3:00 pm in 243 Altgeld Hall,Thursday, October 27, 2016

#### Castelnuovo-Mumford regularity of power products

###### Winfried Bruns (University of Osnabrück)

Abstract: We show that the Castelnuovo-Mumford regularity and related invariants of products of powers of ideals in a standard graded polynomial ring are affine-linear in the exponents if these are large enough, provided that each ideal is generated by elements of constant degree. A counterexample shows that linearity is false without the condition, but the regularity is always given by the maximum of finitely many affine-linear polynomials.
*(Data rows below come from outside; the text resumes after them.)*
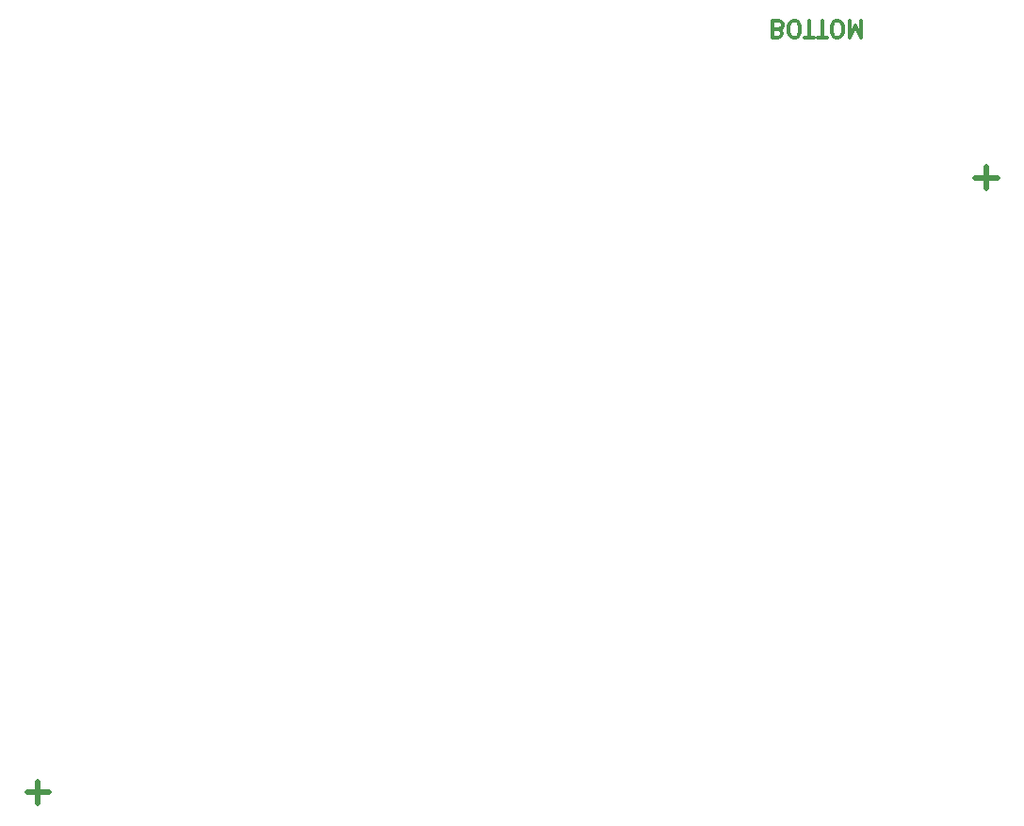
<source format=gbo>
%TF.GenerationSoftware,KiCad,Pcbnew,7.0.1*%
%TF.CreationDate,2023-06-06T18:19:58-03:00*%
%TF.ProjectId,HLI-M,484c492d-4d2e-46b6-9963-61645f706362,rev?*%
%TF.SameCoordinates,Original*%
%TF.FileFunction,Legend,Bot*%
%TF.FilePolarity,Positive*%
%FSLAX46Y46*%
G04 Gerber Fmt 4.6, Leading zero omitted, Abs format (unit mm)*
G04 Created by KiCad (PCBNEW 7.0.1) date 2023-06-06 18:19:58*
%MOMM*%
%LPD*%
G01*
G04 APERTURE LIST*
%ADD10C,0.500000*%
%ADD11C,0.300000*%
G04 APERTURE END LIST*
D10*
X183011000Y-44412200D02*
X181011000Y-44412200D01*
X181986000Y-43394800D02*
X181986000Y-45394800D01*
X97816000Y-99675000D02*
X95816000Y-99675000D01*
X96800000Y-98675000D02*
X96800000Y-100675000D01*
D11*
X163335713Y-31091785D02*
X163549999Y-31020357D01*
X163549999Y-31020357D02*
X163621428Y-30948928D01*
X163621428Y-30948928D02*
X163692856Y-30806071D01*
X163692856Y-30806071D02*
X163692856Y-30591785D01*
X163692856Y-30591785D02*
X163621428Y-30448928D01*
X163621428Y-30448928D02*
X163549999Y-30377500D01*
X163549999Y-30377500D02*
X163407142Y-30306071D01*
X163407142Y-30306071D02*
X162835713Y-30306071D01*
X162835713Y-30306071D02*
X162835713Y-31806071D01*
X162835713Y-31806071D02*
X163335713Y-31806071D01*
X163335713Y-31806071D02*
X163478571Y-31734642D01*
X163478571Y-31734642D02*
X163549999Y-31663214D01*
X163549999Y-31663214D02*
X163621428Y-31520357D01*
X163621428Y-31520357D02*
X163621428Y-31377500D01*
X163621428Y-31377500D02*
X163549999Y-31234642D01*
X163549999Y-31234642D02*
X163478571Y-31163214D01*
X163478571Y-31163214D02*
X163335713Y-31091785D01*
X163335713Y-31091785D02*
X162835713Y-31091785D01*
X164621428Y-31806071D02*
X164907142Y-31806071D01*
X164907142Y-31806071D02*
X165049999Y-31734642D01*
X165049999Y-31734642D02*
X165192856Y-31591785D01*
X165192856Y-31591785D02*
X165264285Y-31306071D01*
X165264285Y-31306071D02*
X165264285Y-30806071D01*
X165264285Y-30806071D02*
X165192856Y-30520357D01*
X165192856Y-30520357D02*
X165049999Y-30377500D01*
X165049999Y-30377500D02*
X164907142Y-30306071D01*
X164907142Y-30306071D02*
X164621428Y-30306071D01*
X164621428Y-30306071D02*
X164478571Y-30377500D01*
X164478571Y-30377500D02*
X164335713Y-30520357D01*
X164335713Y-30520357D02*
X164264285Y-30806071D01*
X164264285Y-30806071D02*
X164264285Y-31306071D01*
X164264285Y-31306071D02*
X164335713Y-31591785D01*
X164335713Y-31591785D02*
X164478571Y-31734642D01*
X164478571Y-31734642D02*
X164621428Y-31806071D01*
X165692857Y-31806071D02*
X166550000Y-31806071D01*
X166121428Y-30306071D02*
X166121428Y-31806071D01*
X166835714Y-31806071D02*
X167692857Y-31806071D01*
X167264285Y-30306071D02*
X167264285Y-31806071D01*
X168478571Y-31806071D02*
X168764285Y-31806071D01*
X168764285Y-31806071D02*
X168907142Y-31734642D01*
X168907142Y-31734642D02*
X169049999Y-31591785D01*
X169049999Y-31591785D02*
X169121428Y-31306071D01*
X169121428Y-31306071D02*
X169121428Y-30806071D01*
X169121428Y-30806071D02*
X169049999Y-30520357D01*
X169049999Y-30520357D02*
X168907142Y-30377500D01*
X168907142Y-30377500D02*
X168764285Y-30306071D01*
X168764285Y-30306071D02*
X168478571Y-30306071D01*
X168478571Y-30306071D02*
X168335714Y-30377500D01*
X168335714Y-30377500D02*
X168192856Y-30520357D01*
X168192856Y-30520357D02*
X168121428Y-30806071D01*
X168121428Y-30806071D02*
X168121428Y-31306071D01*
X168121428Y-31306071D02*
X168192856Y-31591785D01*
X168192856Y-31591785D02*
X168335714Y-31734642D01*
X168335714Y-31734642D02*
X168478571Y-31806071D01*
X169764285Y-30306071D02*
X169764285Y-31806071D01*
X169764285Y-31806071D02*
X170264285Y-30734642D01*
X170264285Y-30734642D02*
X170764285Y-31806071D01*
X170764285Y-31806071D02*
X170764285Y-30306071D01*
M02*

</source>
This is joint work with Aldo Conca (Genoa).

4:00 pm in 245 Altgeld Hall,Thursday, October 27, 2016

#### The smallest parts function and the third order mock theta function $\omega(q)$

###### Ae Ja Yee (Pennsylvania State University)

Abstract: The smallest parts function spt$(n)$, counting the total number of appearances of the smallest parts in all partitions of $n$, has received great attention since it was first introduced by George Andrews in 2007. In this talk, I will give an introduction to and brief history of this subject. I will also discuss some recent discoveries in connection to the mock theta function $\omega(q)$. This is joint work with G. E. Andrews, A. Dixit, D. Passary, D. Schultz, J. Sellers and L. Wang.